Die Dokumentation „Bleicherode um 1900

 

Aus der Geschichte unserer Stadt wird im Heimatmuseum viel gezeigt. Dort befindet sich auch eine Sammlung von alten Fotos, auf denen Häuser, Straßen und Begebenheiten aus alter Zeit dargestellt sind. Sie kann nicht jederzeit zugänglich sein und ermöglicht keinen geordneten Überblick über die Gesamtstadt. So entstand das Projekt, im Stallbau die Wände mit einer geordneten Folge von Großansichten der Stadt um 1900 zu dekorieren. Diese Zeit erschien besonders geeignet, weil in ihr heute noch vorhandene Fotos und Ansichtskarten entstanden und die gesellschaftliche und wirtschaftliche Entwicklung der Stadt ein hohes Niveau erreicht hatte. Auch das Kaliwerk befand sich im erfolgreichen Aufbau.

 

In dieser Zeit entstanden zahlreiche stattliche Bürgerhäuser, die noch heute das Stadtbild prägen. Als Kleinstadt mit gesunder Wirtschaftsstruktur, starkem Mittelstand, sehr aktivem Bürgertum und vielfältigen kulturellen Aktivitäten verfügte das wohlhabende Bleicherode über eine beachtliche Lebensqualität. Toleranz, Respekt, Behaglichkeit und bürgerliche Ordnung bestimmten das Leben in einer landschaftlich schönen Umgebung. Diese Stadt besteht nicht mehr. Wirtschaft und Bevölkerungsstruktur haben sich nach 1945 massiv verändert. Der Vergleich mit den heutigen Verhältnissen und die Ursachenklärung führen zu wertvollen lokalhistorischen und allgemeinen Erkenntnissen auf dem Gebiet der Stadtentwicklung und der nationalen Geschichte.

 

Der 1. Weltkrieg 1914-18 mit der folgenden Inflation und die Wirtschaftskrise 1929 leiteten das Ende dieser stabilen Verhältnisse ein. Die Nazizeit zeigte auch in Bleicherode das obrigkeitsstaatliche Gesicht der Diktatur. Der schon früher geplante Bau der Kirchstraße erfolgte gleich nach 1933. Der 2. Weltkrieg 1939 -45 berührte die Stadt wenig.

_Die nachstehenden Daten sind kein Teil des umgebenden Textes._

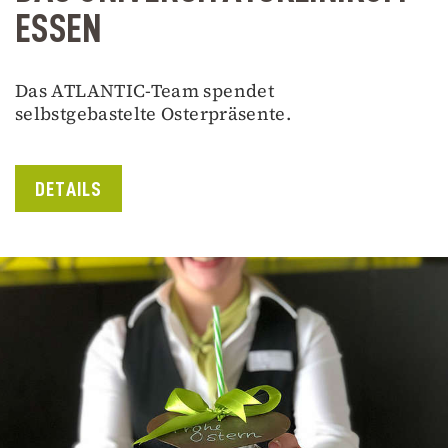
ESSEN
Das ATLANTIC-Team spendet
selbstgebastelte Osterpräsente.
DETAILS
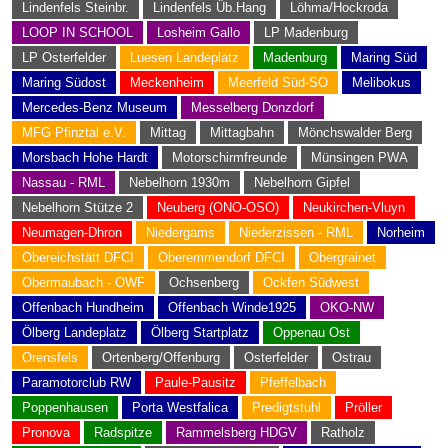
Lindenfels Steinbr.
Lindenfels Üb.Hang
Löhma/Hockroda
LOOP IN SCHOOL
Losheim Gallo
LP Madenburg
LP Osterfelder
Luesen Landeplatz
Madenburg
Maring Süd
Maring Südost
Meckenheim
Meerfeld Süd-SO
Melibokus
Mercedes-Benz Museum
Messelberg Donzdorf
MFG Pfinztal e.V.
Mittag
Mittagbahn
Mönchswalder Berg
Morsbach Hohe Hardt
Motorschirmfreunde
Münsingen PWA
Nassau - RML
Nebelhorn 1930m
Nebelhorn Gipfel
Nebelhorn Stütze 2
Neuberg (ONO-OSO)
Neukirchen-Vluyn
Neumagen-Dhron
Niedergams
Niederzissen - RML
Norheim
Obereichstätt DFCI
Oberemmendorf DFCI
Obergrainet
Obermaubach - OWF
Ochsenberg
Ockfen Südwest
Offenbach Hundheim
Offenbach Winde1925
OKO-NW
Ölberg Landeplatz
Ölberg Startplatz
Oppenau Ost
Orensfels
Ortenberg/Offenburg
Osterfelder
Ostrau
Paramotorclub RW
Paule-Pausitz
Pfeffelbach
Poppenhausen
Porta Westfalica
Predigtstuhl
Pröller
Pronova
Radspitze
Rammelsberg HDGV
Ratholz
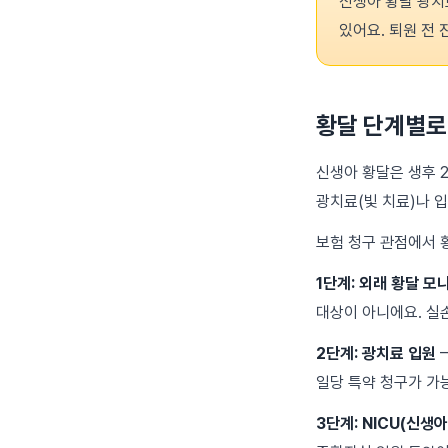
신생아 황달 광치
있어요. 퇴원 전
황달 단계별로
신생아 황달은 생후 
광치료(빛 치료)나 
보험 청구 관점에서 
1단계: 외래 황달 모
대상이 아니에요. 실
2단계: 광치료 입원
—
일당 특약 청구가 가
3단계: NICU(신생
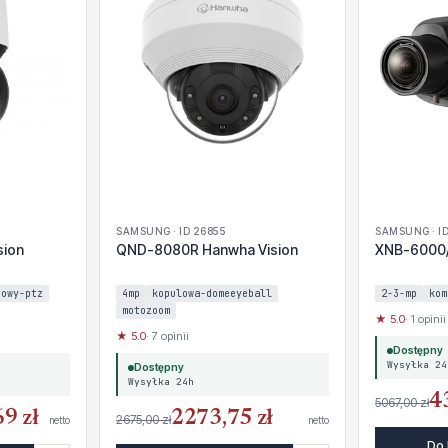
SAMSUNG · ID 26855
SAMSUNG · I
sion
QND-8080R Hanwha Vision
XNB-6000
dowy-ptz
4mp
kopulowa-domeeyeball
2-3-mp
kom
motozoom
★ 5.0
· 1 opinii
★ 5.0
· 7 opinii
Dostępny
Wysyłka 24
Dostępny
Wysyłka 24h
4
5067,00 zł
9 zł
2273,75 zł
2675,00 zł
netto
netto
Do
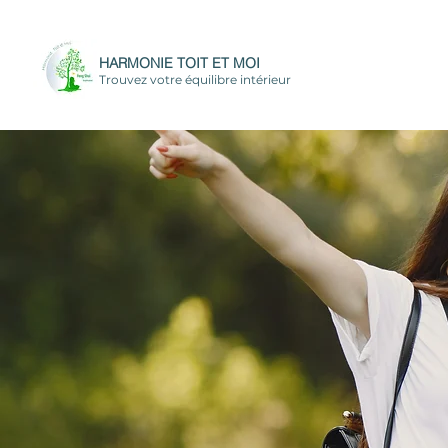
HARMONIE TOIT ET MOI
Trouvez votre équilibre intérieur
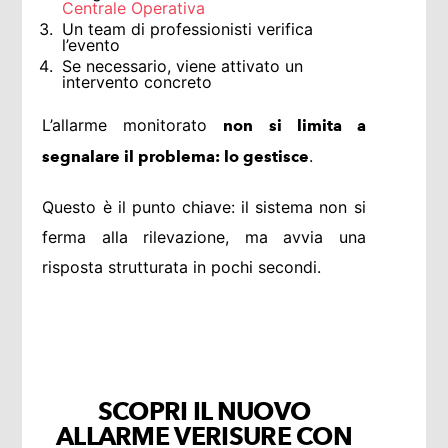
Centrale Operativa
Un team di professionisti verifica
l’evento
Se necessario, viene attivato un
intervento concreto
L’allarme monitorato
non si limita a
.
segnalare il problema: lo gestisce
Questo è il punto chiave: il sistema non si
ferma alla rilevazione, ma avvia una
risposta strutturata in pochi secondi.
SCOPRI IL NUOVO
ALLARME VERISURE CON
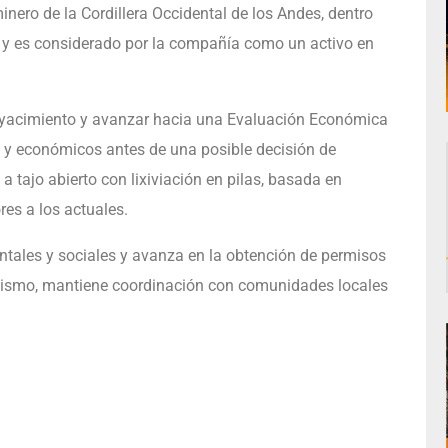
inero de la Cordillera Occidental de los Andes, dentro
a, y es considerado por la compañía como un activo en
el yacimiento y avanzar hacia una Evaluación Económica
os y económicos antes de una posible decisión de
a tajo abierto con lixiviación en pilas, basada en
es a los actuales.
ntales y sociales y avanza en la obtención de permisos
mismo, mantiene coordinación con comunidades locales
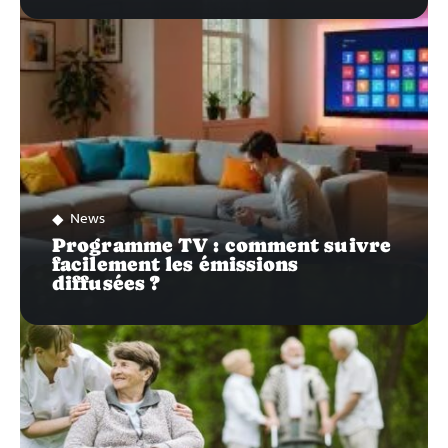
News
Programme TV : comment suivre
facilement les émissions
diffusées ?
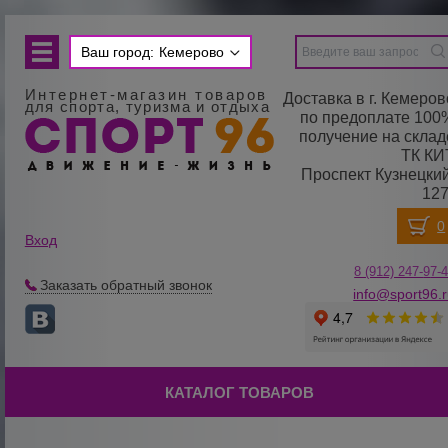
Ваш город:
Кемерово
Интернет-магазин товаров
Доставка в г. Кемеров
для спорта, туризма и отдыха
по предоплате 100
получение на склад
ТК КИ
Проспект Кузнецкий
127
Вход
8 (912) 247-
9
7-
Заказать обратный звонок
info@sport96.
КАТАЛОГ ТОВАРОВ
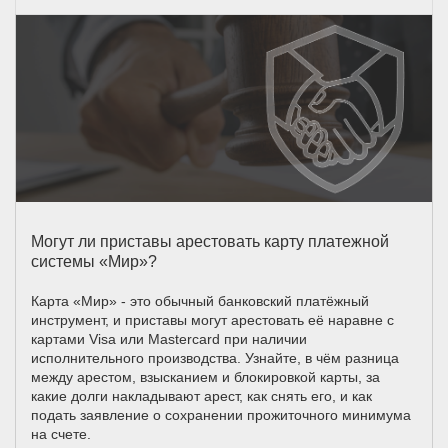
Могут ли приставы арестовать карту платежной
системы «Мир»?
Карта «Мир» - это обычный банковский платёжный
инструмент, и приставы могут арестовать её наравне с
картами Visa или Mastercard при наличии
исполнительного производства. Узнайте, в чём разница
между арестом, взысканием и блокировкой карты, за
какие долги накладывают арест, как снять его, и как
подать заявление о сохранении прожиточного минимума
на счете.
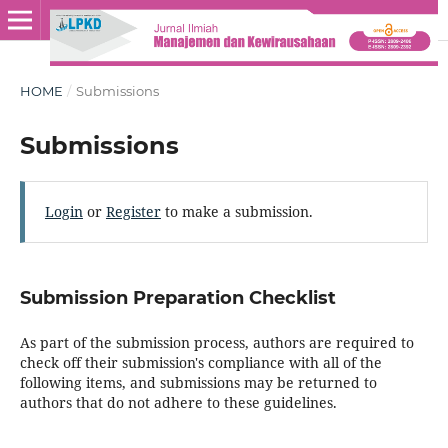
HOME
/
Submissions
Submissions
Login
or
Register
to make a submission.
Submission Preparation Checklist
As part of the submission process, authors are required to
check off their submission's compliance with all of the
following items, and submissions may be returned to
authors that do not adhere to these guidelines.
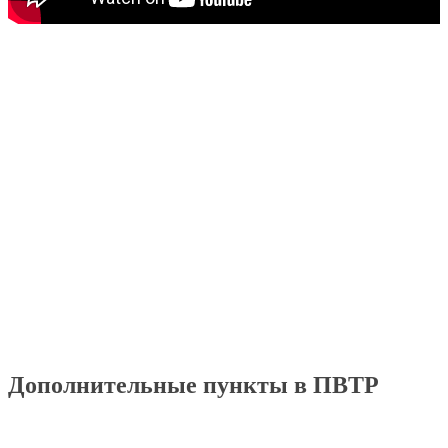
Дополнительные пункты в ПВТР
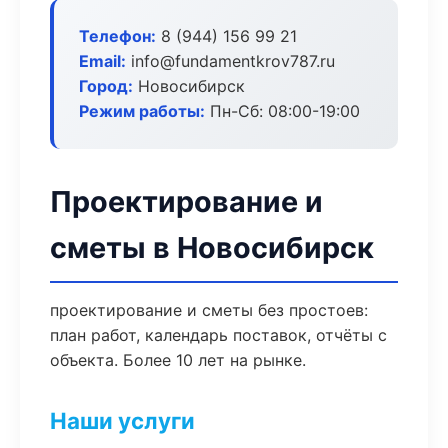
Телефон:
8 (944) 156 99 21
Email:
info@fundamentkrov787.ru
Город:
Новосибирск
Режим работы:
Пн-Сб: 08:00-19:00
Проектирование и
сметы в Новосибирск
проектирование и сметы без простоев:
план работ, календарь поставок, отчёты с
объекта. Более 10 лет на рынке.
Наши услуги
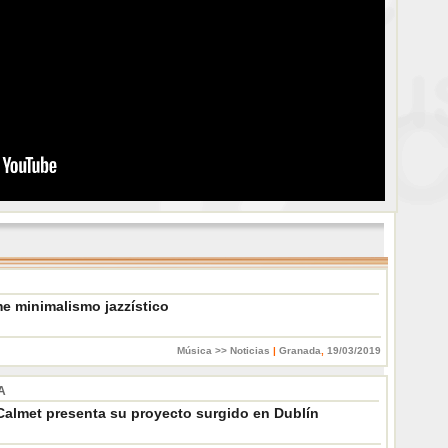
e minimalismo jazzístico
Música >> Noticias
|
Granada
,
19/03/2019
A
Calmet presenta su proyecto surgido en Dublín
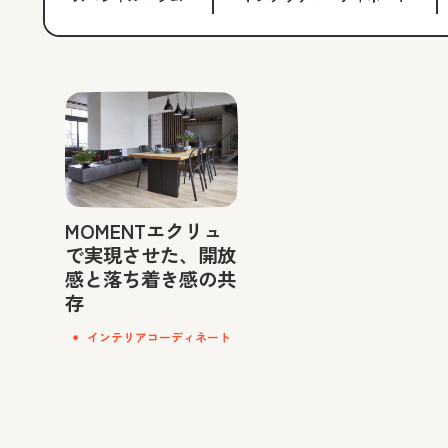
MOMENTエクリュ
で実現させた、開放
感と落ち着き感の共
存
インテリアコーディネート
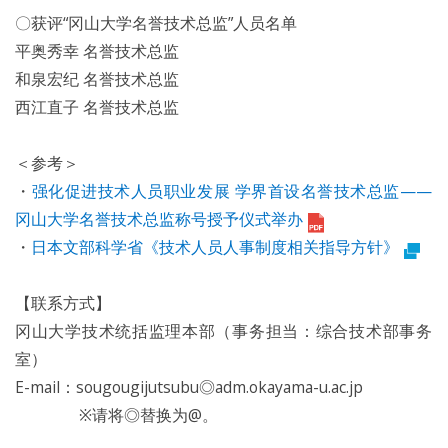
〇获评“冈山大学名誉技术总监”人员名单
平奥秀幸 名誉技术总监
和泉宏纪 名誉技术总监
西江直子 名誉技术总监
＜参考＞
・
强化促进技术人员职业发展 学界首设名誉技术总监——
冈山大学名誉技术总监称号授予仪式举办
・
日本文部科学省《技术人员人事制度相关指导方针》
【联系方式】
冈山大学技术统括监理本部（事务担当：综合技术部事务
室）
E-mail：sougougijutsubu◎adm.okayama-u.ac.jp
※请将◎替换为@。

Nach dem Zusammenbruch 1945 veranlasste das sozialistische Wirtschafts- und Gesellschaftssystem der DDR den Abriss der Untermühle und ihrer Randbebauung an der Löwentorstraße. Ebenso den Bau der Naumannstraße mit dem Abriss der dort stehenden und den Kirchplatz eingrenzenden Häuser. Hinzu kam die Sozialisierung der in der Stadt liegenden ca. 30 Landwirtschaftsbetriebe, die letztlich zur Auslagerung der Landwirtschaft an den Stadtrand führte. Von Bedeutung ist für diese Zeit auch der starke Rückgang der Gastronomiebetriebe und Hotels. Die Bebauung mit Wohnblöcken zwischen Löwentorstraße und altem Bahnhof sowie zwischen Kirchplatz und Angerbergstraße berührte das alte Stadtbild weniger. Zahlreiche Bürger verließen wegen der politischen Verhältnisse die Stadt. Am Ende der DDR hatten Stadtbild, Struktur  und Leben einen völlig anderen Charakter als um 1900. Das mit dem Zusammenbruch der DDR einhergehende Ende der Webereibetriebe und des Kaliwerks war ein Rückschlag für die Stadtentwicklung, der bis heute nicht aufgeholt werden konnte.

 

Die Bildsammlung ist so aufgebaut, dass sie einem Gang durch die Stadt von West nach Ost entlang der Haupt-und Bahnhofstraße ähnelt und dabei auch die südlichen und nördlichen Abzweigungen aufnimmt. Die Einbeziehung des Schicksals des Kriegerdenkmals von 1925 am Rathaus erklärt sich aus den ungewöhnlichen Umständen, die zur Entstehung und Vernichtung des Denkmals führten, und der Einmaligkeit der Fotos.

 

Die mehr als 450 Ansichten wurde vom Heimatmuseum und von Kartensammlern zur Verfügung gestellt.